Items from a data source
* * * * * * * * *

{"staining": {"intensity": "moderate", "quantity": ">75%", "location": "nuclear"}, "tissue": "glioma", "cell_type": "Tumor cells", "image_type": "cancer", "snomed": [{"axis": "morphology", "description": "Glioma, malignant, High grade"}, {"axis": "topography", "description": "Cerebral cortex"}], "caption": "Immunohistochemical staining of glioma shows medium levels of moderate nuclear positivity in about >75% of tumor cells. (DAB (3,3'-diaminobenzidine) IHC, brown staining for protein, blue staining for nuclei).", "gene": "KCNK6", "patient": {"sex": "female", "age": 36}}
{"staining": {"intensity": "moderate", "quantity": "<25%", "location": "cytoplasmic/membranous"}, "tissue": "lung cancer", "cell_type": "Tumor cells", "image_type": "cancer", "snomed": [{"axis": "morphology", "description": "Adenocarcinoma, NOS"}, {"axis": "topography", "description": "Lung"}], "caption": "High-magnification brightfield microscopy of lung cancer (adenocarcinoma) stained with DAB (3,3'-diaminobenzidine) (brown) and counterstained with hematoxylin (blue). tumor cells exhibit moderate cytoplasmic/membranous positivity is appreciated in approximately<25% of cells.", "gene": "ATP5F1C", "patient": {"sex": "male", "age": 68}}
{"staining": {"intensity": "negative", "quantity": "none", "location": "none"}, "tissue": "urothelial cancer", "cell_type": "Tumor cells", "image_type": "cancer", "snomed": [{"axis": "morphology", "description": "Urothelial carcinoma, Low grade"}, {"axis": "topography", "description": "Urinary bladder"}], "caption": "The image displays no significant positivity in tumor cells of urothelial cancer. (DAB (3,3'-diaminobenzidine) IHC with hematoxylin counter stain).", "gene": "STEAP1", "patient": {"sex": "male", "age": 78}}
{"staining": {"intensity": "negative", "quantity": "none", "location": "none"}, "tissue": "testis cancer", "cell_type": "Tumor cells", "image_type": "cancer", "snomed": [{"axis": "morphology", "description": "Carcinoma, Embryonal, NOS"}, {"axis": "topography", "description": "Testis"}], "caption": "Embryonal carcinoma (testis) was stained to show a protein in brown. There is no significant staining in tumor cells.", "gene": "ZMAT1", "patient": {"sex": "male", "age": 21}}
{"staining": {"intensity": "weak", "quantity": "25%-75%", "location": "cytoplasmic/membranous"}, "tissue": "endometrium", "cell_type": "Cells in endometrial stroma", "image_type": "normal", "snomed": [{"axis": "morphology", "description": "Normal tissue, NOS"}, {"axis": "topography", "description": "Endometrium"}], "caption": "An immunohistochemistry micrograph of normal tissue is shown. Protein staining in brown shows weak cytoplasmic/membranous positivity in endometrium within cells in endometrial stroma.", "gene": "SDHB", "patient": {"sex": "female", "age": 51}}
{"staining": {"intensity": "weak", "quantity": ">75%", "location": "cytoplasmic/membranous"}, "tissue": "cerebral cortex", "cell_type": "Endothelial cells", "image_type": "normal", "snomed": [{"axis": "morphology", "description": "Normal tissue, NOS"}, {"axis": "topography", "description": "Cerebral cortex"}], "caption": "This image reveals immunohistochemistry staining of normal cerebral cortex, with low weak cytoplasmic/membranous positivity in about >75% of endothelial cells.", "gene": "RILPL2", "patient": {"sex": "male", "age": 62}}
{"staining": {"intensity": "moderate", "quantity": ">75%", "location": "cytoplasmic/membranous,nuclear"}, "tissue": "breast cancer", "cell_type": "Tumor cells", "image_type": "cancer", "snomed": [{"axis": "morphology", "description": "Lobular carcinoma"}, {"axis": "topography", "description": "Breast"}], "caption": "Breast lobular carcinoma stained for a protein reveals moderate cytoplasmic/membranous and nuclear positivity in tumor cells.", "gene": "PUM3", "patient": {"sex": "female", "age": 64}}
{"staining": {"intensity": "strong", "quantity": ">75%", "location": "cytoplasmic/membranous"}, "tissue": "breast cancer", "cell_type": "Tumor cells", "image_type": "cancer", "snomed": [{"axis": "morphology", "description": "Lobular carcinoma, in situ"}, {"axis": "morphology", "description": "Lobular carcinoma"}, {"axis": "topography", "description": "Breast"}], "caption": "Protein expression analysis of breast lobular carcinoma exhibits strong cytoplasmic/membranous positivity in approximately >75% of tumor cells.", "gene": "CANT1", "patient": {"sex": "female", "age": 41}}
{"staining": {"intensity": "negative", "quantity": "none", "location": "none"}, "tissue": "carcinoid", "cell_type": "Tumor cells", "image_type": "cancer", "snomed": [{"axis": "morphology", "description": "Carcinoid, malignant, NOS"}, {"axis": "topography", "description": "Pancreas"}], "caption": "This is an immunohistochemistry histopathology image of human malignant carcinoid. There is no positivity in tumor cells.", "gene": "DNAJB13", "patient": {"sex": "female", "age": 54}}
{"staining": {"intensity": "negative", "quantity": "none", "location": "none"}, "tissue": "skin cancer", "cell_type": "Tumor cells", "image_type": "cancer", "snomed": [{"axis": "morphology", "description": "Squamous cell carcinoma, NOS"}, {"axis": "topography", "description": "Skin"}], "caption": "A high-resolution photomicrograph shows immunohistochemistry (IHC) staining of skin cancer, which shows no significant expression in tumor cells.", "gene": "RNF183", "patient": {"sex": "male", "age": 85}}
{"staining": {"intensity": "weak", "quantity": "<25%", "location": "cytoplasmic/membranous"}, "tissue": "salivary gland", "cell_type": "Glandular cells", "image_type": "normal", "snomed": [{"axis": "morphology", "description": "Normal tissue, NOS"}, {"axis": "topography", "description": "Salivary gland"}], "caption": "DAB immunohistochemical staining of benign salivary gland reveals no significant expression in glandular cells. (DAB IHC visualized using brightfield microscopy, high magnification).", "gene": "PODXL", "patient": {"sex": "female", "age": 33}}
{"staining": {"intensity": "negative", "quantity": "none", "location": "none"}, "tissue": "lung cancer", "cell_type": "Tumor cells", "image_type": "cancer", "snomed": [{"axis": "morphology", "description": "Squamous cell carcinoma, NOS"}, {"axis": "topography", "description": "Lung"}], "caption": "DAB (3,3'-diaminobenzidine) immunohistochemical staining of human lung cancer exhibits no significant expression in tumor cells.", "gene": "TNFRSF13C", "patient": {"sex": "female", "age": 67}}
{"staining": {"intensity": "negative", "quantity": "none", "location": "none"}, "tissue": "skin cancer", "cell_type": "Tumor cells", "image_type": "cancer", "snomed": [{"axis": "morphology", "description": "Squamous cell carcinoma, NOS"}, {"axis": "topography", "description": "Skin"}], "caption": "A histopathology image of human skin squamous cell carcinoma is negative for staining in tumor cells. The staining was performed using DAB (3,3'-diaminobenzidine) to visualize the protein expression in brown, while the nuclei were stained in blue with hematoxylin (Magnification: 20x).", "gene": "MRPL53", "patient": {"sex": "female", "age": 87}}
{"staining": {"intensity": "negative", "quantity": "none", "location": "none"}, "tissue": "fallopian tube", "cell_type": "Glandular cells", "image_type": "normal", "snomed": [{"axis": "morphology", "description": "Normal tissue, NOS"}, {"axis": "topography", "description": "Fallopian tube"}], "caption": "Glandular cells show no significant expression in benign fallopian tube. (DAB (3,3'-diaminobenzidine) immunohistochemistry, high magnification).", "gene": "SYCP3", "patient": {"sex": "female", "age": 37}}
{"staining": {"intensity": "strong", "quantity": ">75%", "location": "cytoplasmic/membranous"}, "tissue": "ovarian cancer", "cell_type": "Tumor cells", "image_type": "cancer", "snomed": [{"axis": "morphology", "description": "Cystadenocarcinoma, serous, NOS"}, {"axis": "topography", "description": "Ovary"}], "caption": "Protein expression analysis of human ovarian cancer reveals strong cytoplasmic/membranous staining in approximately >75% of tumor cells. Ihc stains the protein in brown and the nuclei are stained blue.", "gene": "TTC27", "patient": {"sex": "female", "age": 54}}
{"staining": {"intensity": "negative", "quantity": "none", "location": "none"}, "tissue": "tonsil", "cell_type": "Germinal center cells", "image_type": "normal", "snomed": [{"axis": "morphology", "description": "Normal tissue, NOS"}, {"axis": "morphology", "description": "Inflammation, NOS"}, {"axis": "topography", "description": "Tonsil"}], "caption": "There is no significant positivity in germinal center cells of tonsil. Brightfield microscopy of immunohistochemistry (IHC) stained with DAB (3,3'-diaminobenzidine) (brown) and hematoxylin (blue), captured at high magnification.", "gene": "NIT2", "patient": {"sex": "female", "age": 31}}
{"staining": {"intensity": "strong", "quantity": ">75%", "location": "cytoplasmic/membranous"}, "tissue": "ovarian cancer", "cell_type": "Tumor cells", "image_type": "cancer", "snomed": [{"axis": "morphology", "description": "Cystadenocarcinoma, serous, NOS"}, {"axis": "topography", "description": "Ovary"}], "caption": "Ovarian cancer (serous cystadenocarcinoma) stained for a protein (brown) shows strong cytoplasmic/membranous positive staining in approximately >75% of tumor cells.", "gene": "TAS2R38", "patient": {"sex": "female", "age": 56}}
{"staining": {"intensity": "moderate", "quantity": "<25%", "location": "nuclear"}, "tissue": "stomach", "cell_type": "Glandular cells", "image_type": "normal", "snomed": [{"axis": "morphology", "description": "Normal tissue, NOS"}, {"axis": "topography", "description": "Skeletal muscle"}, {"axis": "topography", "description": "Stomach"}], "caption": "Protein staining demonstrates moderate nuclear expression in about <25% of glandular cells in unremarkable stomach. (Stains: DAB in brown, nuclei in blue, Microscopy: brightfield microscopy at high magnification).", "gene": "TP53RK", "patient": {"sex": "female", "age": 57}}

* * * * * * * * *

Task description. Each line in the entries above that includes the string "cortex" should be extracted.

Response to the exercise.
{"staining": {"intensity": "moderate", "quantity": ">75%", "location": "nuclear"}, "tissue": "glioma", "cell_type": "Tumor cells", "image_type": "cancer", "snomed": [{"axis": "morphology", "description": "Glioma, malignant, High grade"}, {"axis": "topography", "description": "Cerebral cortex"}], "caption": "Immunohistochemical staining of glioma shows medium levels of moderate nuclear positivity in about >75% of tumor cells. (DAB (3,3'-diaminobenzidine) IHC, brown staining for protein, blue staining for nuclei).", "gene": "KCNK6", "patient": {"sex": "female", "age": 36}}
{"staining": {"intensity": "weak", "quantity": ">75%", "location": "cytoplasmic/membranous"}, "tissue": "cerebral cortex", "cell_type": "Endothelial cells", "image_type": "normal", "snomed": [{"axis": "morphology", "description": "Normal tissue, NOS"}, {"axis": "topography", "description": "Cerebral cortex"}], "caption": "This image reveals immunohistochemistry staining of normal cerebral cortex, with low weak cytoplasmic/membranous positivity in about >75% of endothelial cells.", "gene": "RILPL2", "patient": {"sex": "male", "age": 62}}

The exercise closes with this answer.